The picture is one of the constraints in my convex optimization (cvx) problem. ‘t’ and ‘Q’ are the optimization variable. However, when I run the code, the following error message appears: ‘Cannot perform the operation: {convex} ./ {convex}.’ I know the issue lies on the left side of the constraint, but I haven’t come up with a proper way to reformulate this inequality. Please provide your suggestions if possible.
Please show us your proof the optimization problem is convex. You haven’t shown the whole problem, so readers can’t know. However, what you do show is a linear fractional form. Is the denominator always positive?
Perhaps this can be handled by techniques along the lines of section 4.3.2 “Linear-fractional programming” of Convex Optimization – Boyd and Vandenberghe, or the problem is quasi-convex and can be handled by the bisection algorithm in section 4.2.5 “Quasiconvex optimization” of that book.
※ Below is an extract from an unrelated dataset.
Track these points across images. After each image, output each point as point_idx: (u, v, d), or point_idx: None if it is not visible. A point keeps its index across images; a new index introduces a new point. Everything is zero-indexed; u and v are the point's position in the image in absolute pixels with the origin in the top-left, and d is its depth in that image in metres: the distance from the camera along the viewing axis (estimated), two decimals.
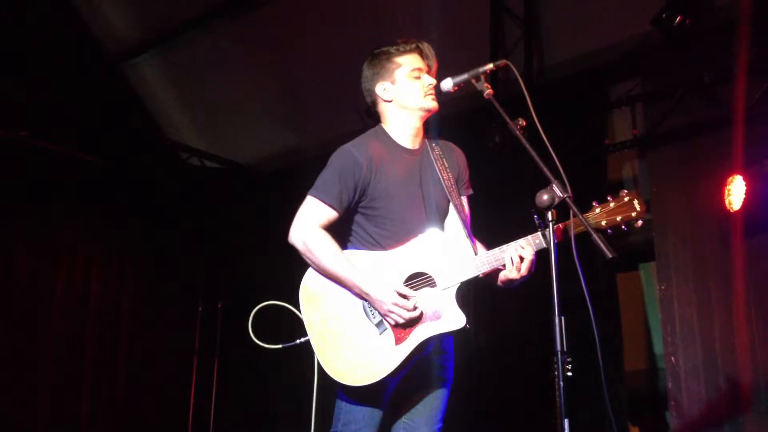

However, perhaps you are not telling us everything? If Q and t were the only optimization variables, and everything else was input data, I believe you would have gotten the error message, {affine}/{affine}, not {convex}/{convex}. So that may put my teh applicability of my preceding paragraph into greater doubt.
I check the cvx problem and code again. The error message should be{affine}/{affine} as you said. And the denominator is always positive. Q and t are the only optimization variables. I will continue to try to solve the problem. Truly grateful for your help. And please tell me if you have any other suggestions.